**** Texto de estudo
Os consumidores também devem respeito ao princípio da boa-fé que rege as relações de consumo, por mais que alguns queiram ignorar a obrigação. Por isso, não podem usar as garantias do Código de Defesa do Consumidor para tentar obter vantagem indevida.

O entendimento é da juíza Maria Fernanda de Toledo Rodovalho Podval, da 1ª Vara da Fazenda Pública de São Paulo, em decisão que livrou a loja virtual Submarino de pagar R$ 194 mil de multa por ofensa ao CDC. A decisão foi mantida nesta quarta-feira (13/8) pela 13ª Câmara de Direito Público do Tribunal de Justiça paulista.

Os desembargadores negaram recurso da Fundação de Proteção e Defesa do Consumidor (Procon), que queria reverter a sentença para garantir a aplicação da multa. O relator, Borelli Thomaz, confirmou a decisão de primeira instância salientando que houve má-fé do instituto de defesa e dos consumidores que queriam obter vantagem indevida do Submarino.
********
**** Material fornecido
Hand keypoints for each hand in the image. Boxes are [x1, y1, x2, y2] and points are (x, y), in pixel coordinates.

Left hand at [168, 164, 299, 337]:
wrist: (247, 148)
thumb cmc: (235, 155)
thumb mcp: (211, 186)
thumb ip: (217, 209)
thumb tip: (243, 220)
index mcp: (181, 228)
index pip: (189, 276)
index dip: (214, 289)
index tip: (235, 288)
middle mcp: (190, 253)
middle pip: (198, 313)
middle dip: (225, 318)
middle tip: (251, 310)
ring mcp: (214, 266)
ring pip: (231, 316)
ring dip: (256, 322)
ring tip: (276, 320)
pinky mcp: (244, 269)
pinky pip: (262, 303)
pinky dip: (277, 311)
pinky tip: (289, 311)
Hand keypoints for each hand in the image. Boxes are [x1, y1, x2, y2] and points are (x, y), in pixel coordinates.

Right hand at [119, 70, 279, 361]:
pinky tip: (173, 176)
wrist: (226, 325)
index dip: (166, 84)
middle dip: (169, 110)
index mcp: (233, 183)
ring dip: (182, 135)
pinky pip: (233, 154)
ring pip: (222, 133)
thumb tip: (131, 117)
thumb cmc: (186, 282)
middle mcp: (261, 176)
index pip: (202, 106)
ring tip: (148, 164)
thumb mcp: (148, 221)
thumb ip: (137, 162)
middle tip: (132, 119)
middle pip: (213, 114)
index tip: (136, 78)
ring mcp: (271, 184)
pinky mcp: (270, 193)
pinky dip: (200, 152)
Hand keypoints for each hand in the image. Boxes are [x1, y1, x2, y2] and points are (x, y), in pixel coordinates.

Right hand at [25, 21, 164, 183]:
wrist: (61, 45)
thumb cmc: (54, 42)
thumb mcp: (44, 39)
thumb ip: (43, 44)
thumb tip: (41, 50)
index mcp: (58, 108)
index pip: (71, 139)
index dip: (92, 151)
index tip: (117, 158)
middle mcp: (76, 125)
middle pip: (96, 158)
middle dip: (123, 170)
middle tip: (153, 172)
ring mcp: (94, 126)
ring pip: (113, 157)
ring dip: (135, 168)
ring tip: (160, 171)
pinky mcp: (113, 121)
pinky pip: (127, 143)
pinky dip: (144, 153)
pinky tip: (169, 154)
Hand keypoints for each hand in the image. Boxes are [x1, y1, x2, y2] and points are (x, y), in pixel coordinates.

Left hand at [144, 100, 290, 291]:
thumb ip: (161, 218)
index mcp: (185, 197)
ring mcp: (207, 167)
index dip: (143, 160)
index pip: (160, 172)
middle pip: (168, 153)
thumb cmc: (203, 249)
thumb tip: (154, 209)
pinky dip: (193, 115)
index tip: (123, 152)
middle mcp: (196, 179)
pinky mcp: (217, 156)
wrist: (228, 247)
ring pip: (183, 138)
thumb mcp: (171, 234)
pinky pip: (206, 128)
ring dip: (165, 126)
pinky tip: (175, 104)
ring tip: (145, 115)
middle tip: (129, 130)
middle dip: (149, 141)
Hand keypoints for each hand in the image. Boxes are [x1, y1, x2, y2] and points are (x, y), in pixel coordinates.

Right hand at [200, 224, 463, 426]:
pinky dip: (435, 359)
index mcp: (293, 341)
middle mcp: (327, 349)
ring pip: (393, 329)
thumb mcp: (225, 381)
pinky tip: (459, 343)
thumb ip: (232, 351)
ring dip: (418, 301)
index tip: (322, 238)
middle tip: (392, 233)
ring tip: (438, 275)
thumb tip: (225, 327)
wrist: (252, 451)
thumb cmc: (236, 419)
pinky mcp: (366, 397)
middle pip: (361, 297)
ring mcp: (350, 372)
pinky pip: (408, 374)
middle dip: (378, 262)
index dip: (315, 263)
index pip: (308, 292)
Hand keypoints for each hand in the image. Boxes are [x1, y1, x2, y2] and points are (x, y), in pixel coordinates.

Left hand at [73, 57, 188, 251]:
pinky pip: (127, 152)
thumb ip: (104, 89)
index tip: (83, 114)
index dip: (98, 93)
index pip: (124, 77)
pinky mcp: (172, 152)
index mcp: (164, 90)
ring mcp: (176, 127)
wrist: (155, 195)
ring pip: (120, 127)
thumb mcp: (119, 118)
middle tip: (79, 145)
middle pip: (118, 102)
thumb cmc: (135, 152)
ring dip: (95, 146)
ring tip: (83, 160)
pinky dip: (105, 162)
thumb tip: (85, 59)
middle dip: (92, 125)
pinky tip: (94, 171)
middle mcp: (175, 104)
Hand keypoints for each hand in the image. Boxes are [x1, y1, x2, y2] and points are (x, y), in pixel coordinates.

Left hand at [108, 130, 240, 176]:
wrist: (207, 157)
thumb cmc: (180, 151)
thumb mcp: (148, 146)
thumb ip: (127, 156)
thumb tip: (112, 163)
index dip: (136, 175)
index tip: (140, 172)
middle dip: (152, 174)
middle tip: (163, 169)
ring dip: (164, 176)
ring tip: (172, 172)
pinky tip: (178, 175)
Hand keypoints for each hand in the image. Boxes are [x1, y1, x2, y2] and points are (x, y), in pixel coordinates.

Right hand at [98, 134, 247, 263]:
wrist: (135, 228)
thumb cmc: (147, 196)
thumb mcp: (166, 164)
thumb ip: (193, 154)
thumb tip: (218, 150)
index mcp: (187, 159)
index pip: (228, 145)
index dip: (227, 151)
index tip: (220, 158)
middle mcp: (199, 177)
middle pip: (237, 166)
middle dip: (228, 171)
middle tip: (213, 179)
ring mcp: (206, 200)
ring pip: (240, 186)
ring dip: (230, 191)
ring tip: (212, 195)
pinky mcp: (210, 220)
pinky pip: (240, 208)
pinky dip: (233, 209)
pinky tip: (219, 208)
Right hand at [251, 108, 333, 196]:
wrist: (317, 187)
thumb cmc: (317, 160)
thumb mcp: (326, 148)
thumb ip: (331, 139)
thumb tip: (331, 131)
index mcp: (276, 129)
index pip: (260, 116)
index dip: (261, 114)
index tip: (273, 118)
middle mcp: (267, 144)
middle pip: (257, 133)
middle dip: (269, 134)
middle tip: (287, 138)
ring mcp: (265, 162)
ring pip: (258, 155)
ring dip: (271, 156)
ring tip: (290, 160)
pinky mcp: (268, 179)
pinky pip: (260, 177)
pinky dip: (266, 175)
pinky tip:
********
De acordo com o texto de estudo, qual era o valor da multa que a loja virtual Submarino foi dispensada de pagar?

R$ 194 mil.